Después de un rato le dije que tenía que volver a trabajar, y era cierto. Me agradeció que le hubiera aceptado la charla. Yo le contesté que era muy valiente por haberla propuesto.
No dejó, siquiera, que yo pagara la propina. Escondió un billete generoso (vigilé que así fuera) debajo de la azucarera y comentó:
—¿Te diste cuenta que siempre las mesas están desniveladas?
Su observación me sobresaltó.
—Sí, son una poronga —murmuré.
—Una vez escuché… —comenzó a decir, pero se arrepintió a mitad de camino—. Nah, una pavada.
—¿Qué?
—Nada, no creo que sea verdad. Pero una vez escuché que las hacen así a propósito. Que hay una especie de mafia detrás. Hay un proveedor universal de mesas de café, un monopolio. Las cortan un centímetro menos en una pata. Así se ahorran miles de millones de pesos en madera.
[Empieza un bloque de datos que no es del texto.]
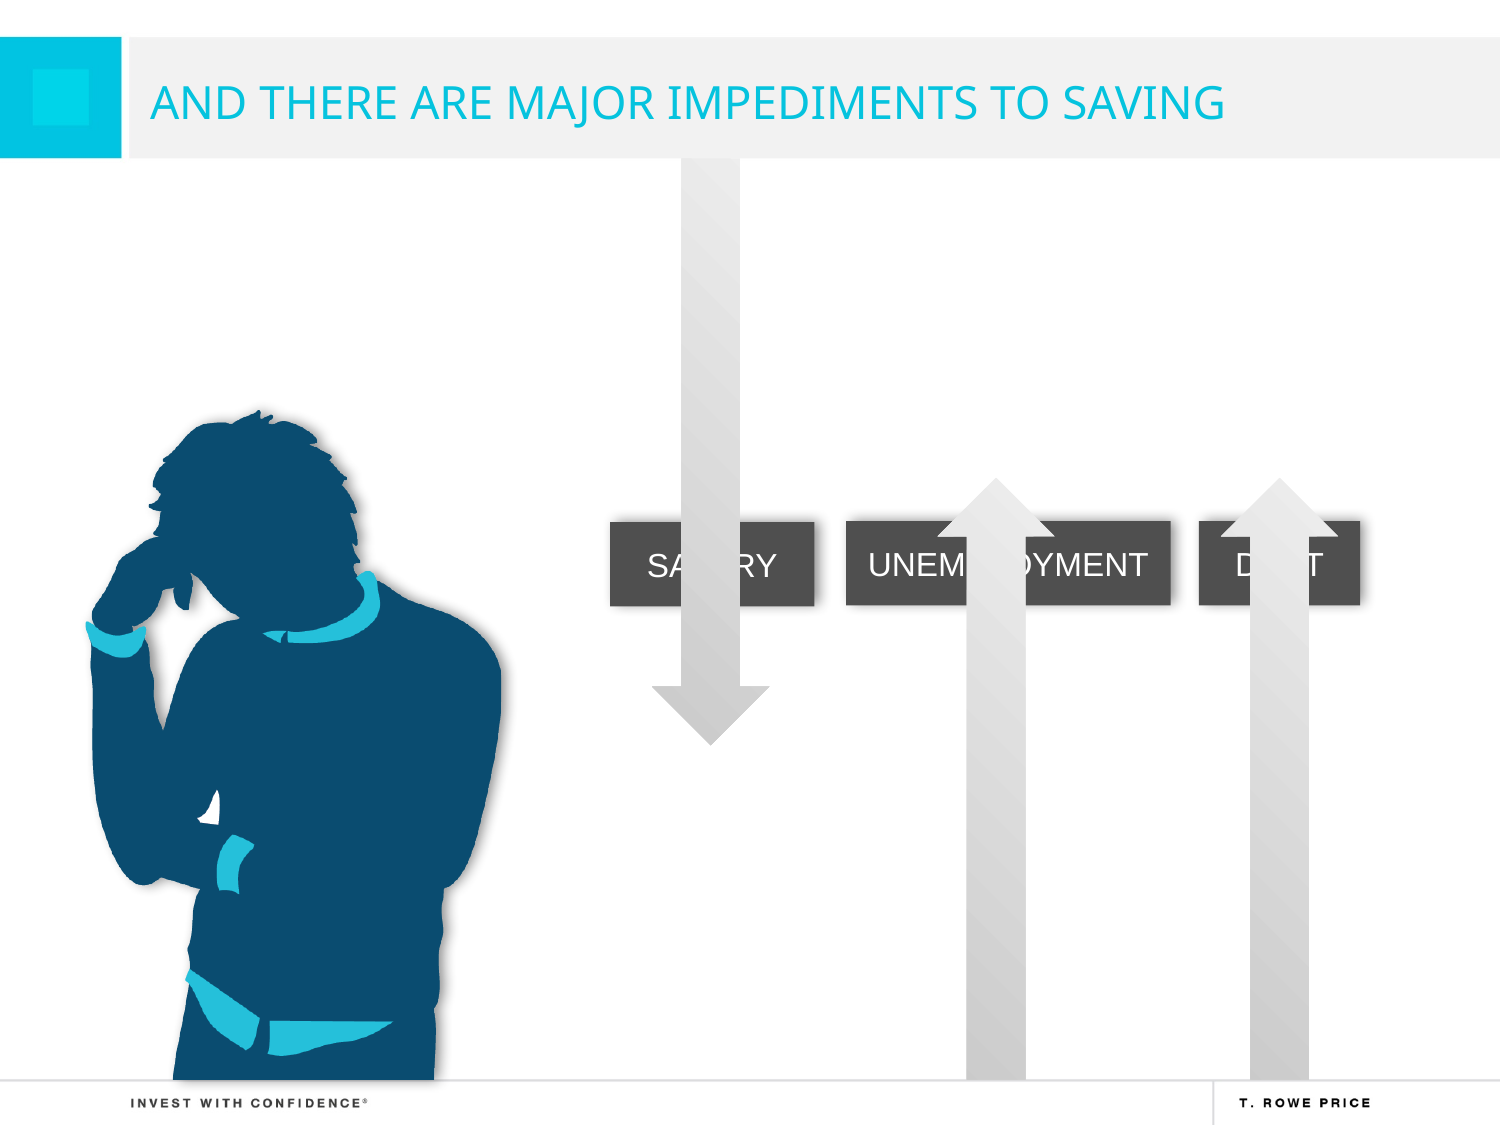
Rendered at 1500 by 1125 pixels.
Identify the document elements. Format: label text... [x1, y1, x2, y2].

text_box DEBT [1198, 520, 1249, 606]
text_box SALARY [609, 521, 680, 607]
text_box SALARY [741, 521, 815, 607]
text_box UNEMPLOYMENT [1027, 520, 1171, 606]
text_box UNEMPLOYMENT [845, 520, 965, 606]
text_box DEBT [1310, 520, 1361, 606]
text_box [1220, 477, 1340, 1081]
text_box [651, 167, 771, 746]
title And There are Major Impediments to Saving [150, 44, 1500, 167]
text_box [936, 477, 1056, 1081]
picture [0, 0, 1500, 1125]
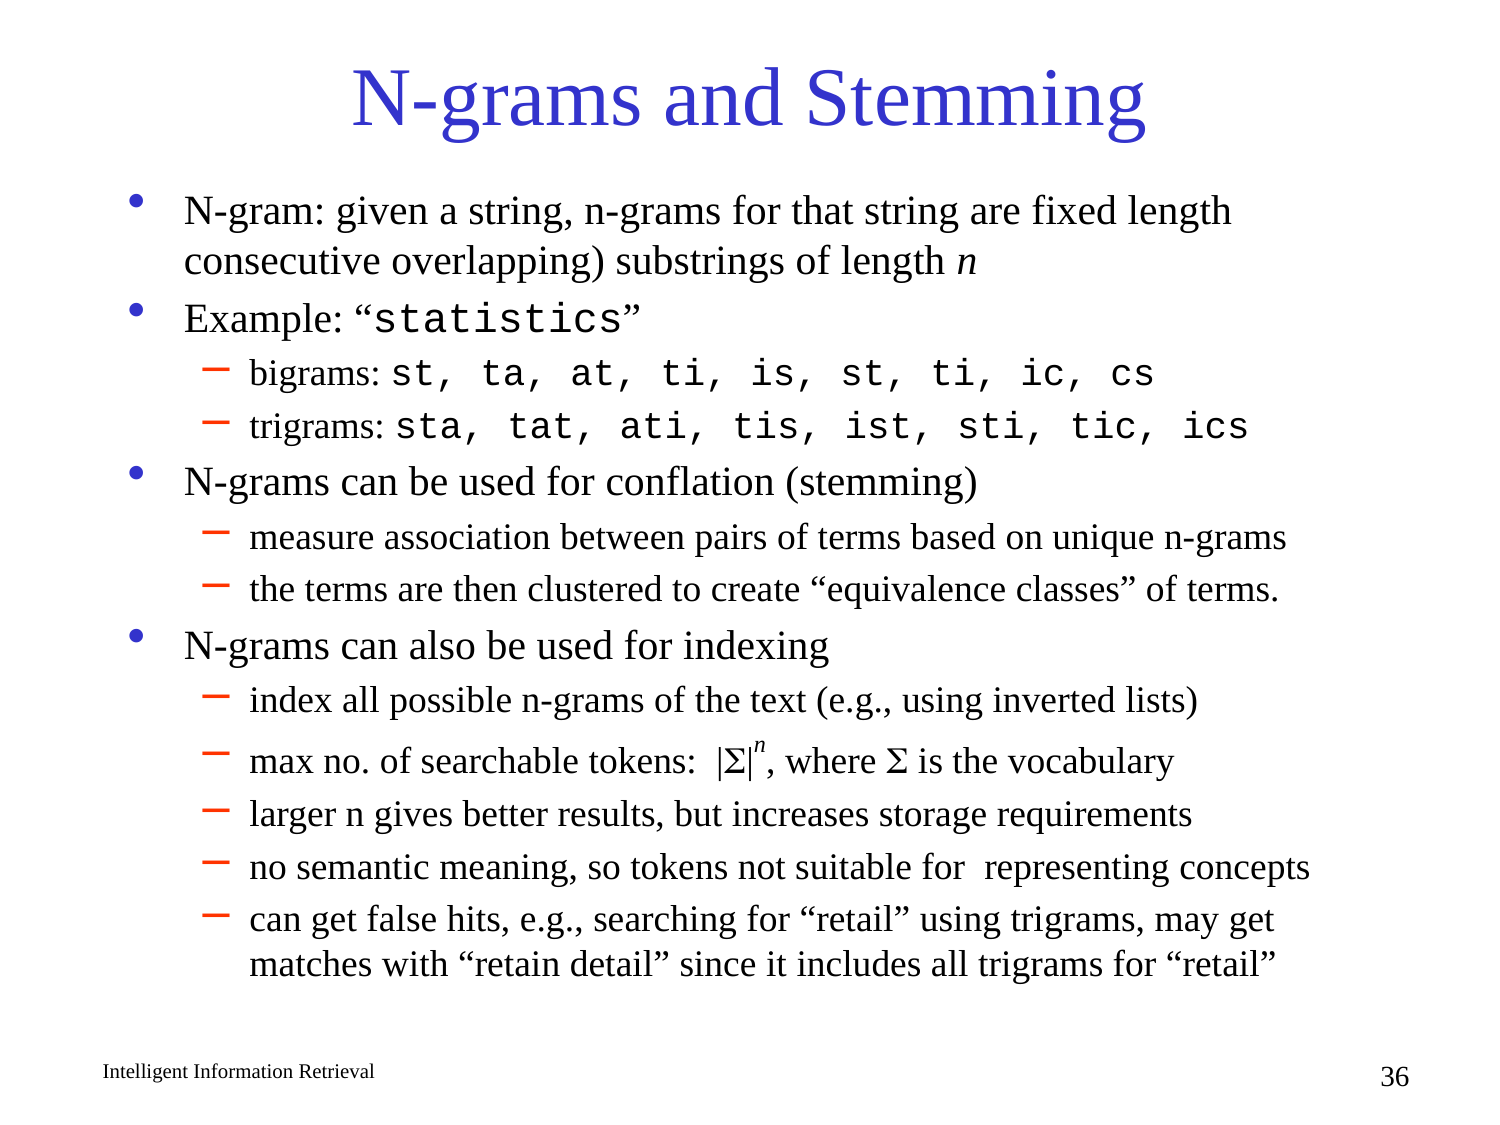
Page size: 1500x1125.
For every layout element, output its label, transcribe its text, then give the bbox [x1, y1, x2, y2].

list N-gram: given a string, n-grams for that string are fixed length consecutive overlapping) substrings of length n Example: “statistics” bigrams: st, ta, at, ti, is, st, ti, ic, cs trigrams: sta, tat, ati, tis, ist, sti, tic, ics N-grams can be used for conflation (stemming) measure association between pairs of terms based on unique n-grams the terms are then clustered to create “equivalence classes” of terms. N-grams can also be used for indexing index all possible n-grams of the text (e.g., using inverted lists) max no. of searchable tokens: |S|n, where S is the vocabulary larger n gives better results, but increases storage requirements no semantic meaning, so tokens not suitable for representing concepts can get false hits, e.g., searching for “retail” using trigrams, may get matches with “retain detail” since it includes all trigrams for “retail” [112, 174, 1388, 1013]
title N-grams and Stemming [112, 49, 1388, 134]
slide_number 36 [1112, 1049, 1426, 1088]
footer Intelligent Information Retrieval [87, 1049, 651, 1088]
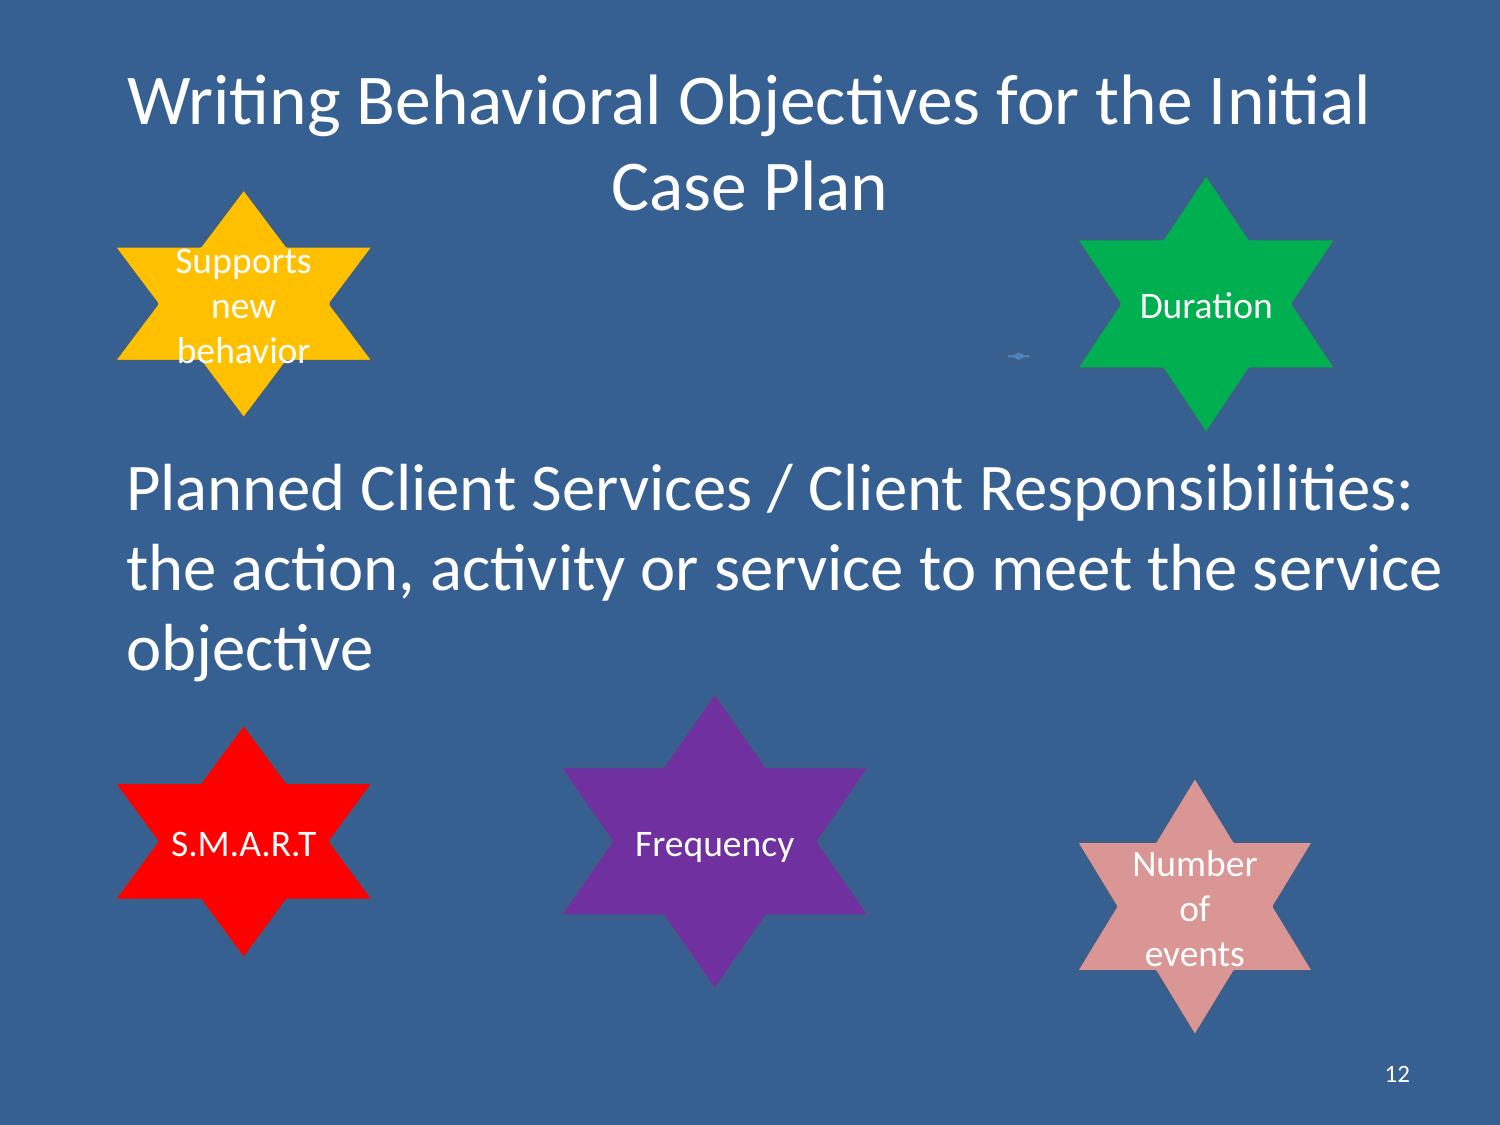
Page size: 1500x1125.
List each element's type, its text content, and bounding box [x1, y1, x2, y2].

Alguna microexpresión de mi rostro perplejo habrá convencido a Mateo de que tenía mi atención plena.
—Y se dice… —se entusiasmó— que así financian la campaña de un político muy turbio, o a una secta de una Iglesia Universal, no se sabe bien, hay versiones encontradas. Parece loco, pero hay miles de bares y cafés en Argentina: multiplicalo por decenas y decenas de mesas. Un centímetro por mesa: diez mesas, un metro. Cien mesas, un kilómetro. Mil mesas…
Mateo continuó hablando, pero ya no lo escuchaba.
—Todo puede ser —concedí cuando llegó a un punto.
Le di una palmadita en el hombro y salí a la primavera radiante. Noté la mirada del mozo en la nuca, y me pregunté si el encargado estaría espiando desde algún rincón del segundo piso. Caminé sin mirar atrás, sin girar la cabeza para comprobarlo.